The BAL1 and BBAP genes are located in a “head-to-head” orientation on chromosome 3q21. The human genome contains numerous pairs of genes with similar “head-to-head” orientations and transcription start sites separated by less than 1 kb (36). Several of these gene pairs are known to be regulated by a single bidirectional promoter (36). Bidirectional promoters typically have high GC contents, frequently lack TATA boxes, and often are conserved among mouse orthologs (36). All of these structural features are present in the bidirectional human, mouse, and rat BAL1/BBAP promoters.

Bidirectional promoters typically ensure the coordinate expression of genes with complementary roles (14, 36). For example, bidirectional promoters (i) maintain stoichiometric quantities of transcribed genes (5), (ii) drive the transcription of genes involved in the same cellular pathway or/and activated by the same cellular signal (14), and/or (iii) regulate the expression of genes that need to be sequentially activated (21). In this regard, the bidirectional BAL1/BBAP promoter ensures tightly coordinated transcriptional regulation of the BAL1/BBAP complex in response to IFN-γ. In addition, BBAP regulates the subcellular localization of BAL1 by a dynamic shuttling mechanism, highlighting the functional requirement for coordinated BBAP and BAL1 expression.

There are multiple examples of binding partners regulating the nucleocytoplasmic trafficking of transcription factors (2, 7, 18-20). Numerous cell cycle regulators and/or tumor suppressors shuttle between nucleus and cytoplasm in a tightly regulated fashion, where binding either impedes export and leads to nuclear retention of the complex or facilitates export of the binding partners (7, 17, 20). BAL1/BBAP binding facilitates the export of the BAL1/BBAP complex, likely due to the BBAP nuclear export signal.

BAL1 and BBAP are most abundant in HR DLBCLs that have a prominent immune/inflammatory infiltrate that includes interdigitating dendritic cells and CD2+/CD3+ T cells, a likely source of IFN-γ (27). However, the IFN-γ-inducible BAL1 and BBAP proteins are primarily expressed by tumor cells, underscoring the dynamic interaction between HR tumor cells and their microenvironment. In this context, IFN-γ-induced BAL1 expression and BAL1-induced IFN-stimulated genes directly place BAL1 in the IFN signaling pathway.

The unique clinical and biological features of HR tumors, including fewer known genetic abnormalities and younger ages of patients at presentation than with non-HR tumors, prompt speculation regarding the cause and nature of an associated, ineffective host immune response. Previous studies suggest a dual role of IFN-γ in tumor immunity, initially protecting the host from tumor formation and development but subsequently immunoediting established tumors to resist attack.
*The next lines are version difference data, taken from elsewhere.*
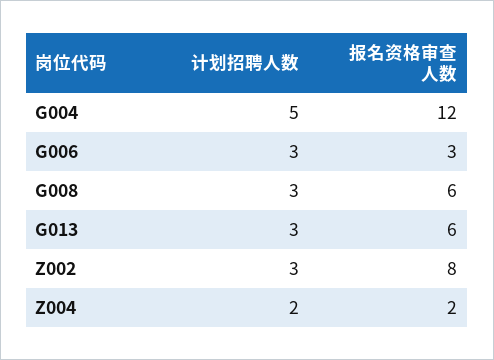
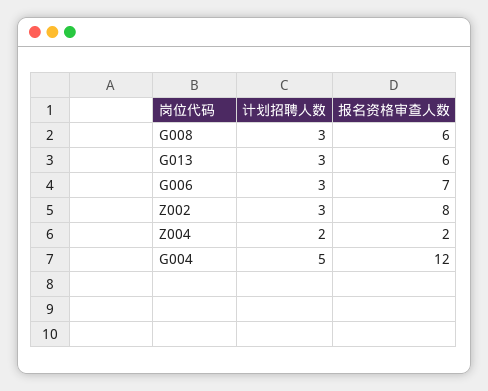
  {
    "计划招聘人数": {
      "G004": 5,
      "G006": 3,
      "G008": 3,
      "G013": 3,
      "Z002": 3,
      "Z004": 2
    },
    "报名资格审查人数": {
      "G004": 12,
-     "G006": 3,
+     "G006": 7,
      "G008": 6,
      "G013": 6,
      "Z002": 8,
      "Z004": 2
    }
  }

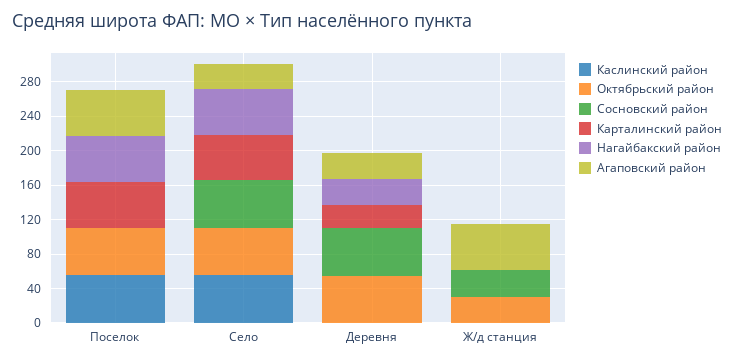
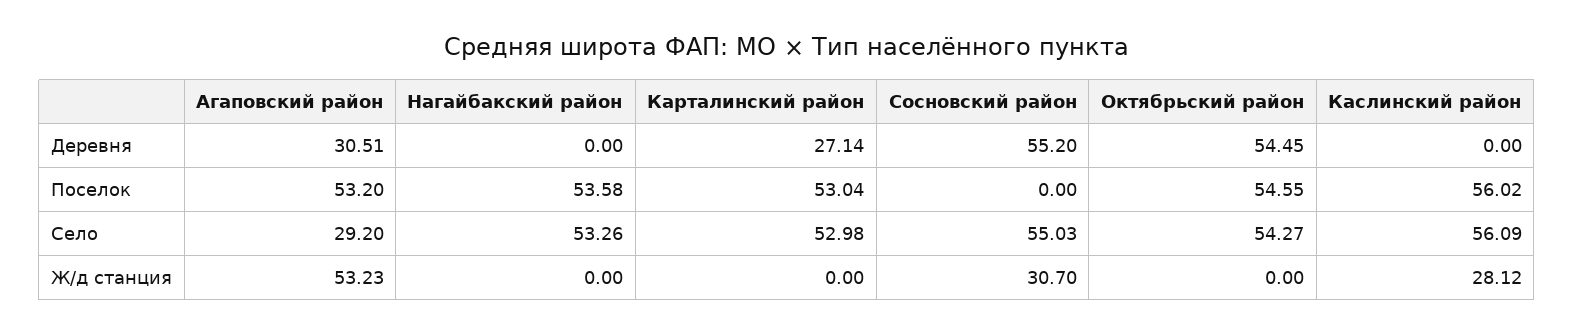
  {
    "Каслинский район": {
      "Поселок": 56.02,
      "Село": 56.09,
      "Деревня": 0,
-     "Ж/д станция": 0
+     "Ж/д станция": 28.12
    },
    "Октябрьский район": {
      "Поселок": 54.55,
      "Село": 54.27,
      "Деревня": 54.45,
-     "Ж/д станция": 30
+     "Ж/д станция": 0
    },
    "Сосновский район": {
      "Поселок": 0,
      "Село": 55.03,
      "Деревня": 55.2,
      "Ж/д станция": 30.7
    },
    "Карталинский район": {
      "Поселок": 53.04,
      "Село": 52.98,
      "Деревня": 27.14,
      "Ж/д станция": 0
    },
    "Нагайбакский район": {
      "Поселок": 53.58,
      "Село": 53.26,
-     "Деревня": 30,
+     "Деревня": 0,
      "Ж/д станция": 0
    },
    "Агаповский район": {
      "Поселок": 53.2,
      "Село": 29.2,
      "Деревня": 30.51,
      "Ж/д станция": 53.23
    }
  }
For example, IFN-γ delays the growth and increases the rejection of carcinogen-induced tumors in mice (13, 23, 32). However, IFN-γ also induces the expression NK/T-cell inhibitory molecules, making IFN-γ-treated tumor cell lines more resistant to NK cell- or lymphokine activated killer-mediated lysis in vitro (11, 35). Given the IFN-γ inducibility of BAL1, the modulation of IFN-stimulated genes by BAL1, and the adverse effect of BAL1 expression on DLBCL outcome, it is possible that BAL1/BBAP may play a role in editing or inhibiting the host immune response against lymphoma. The current studies defining the regulation of BAL1 expression in HR DLBCLs begin to address this important issue.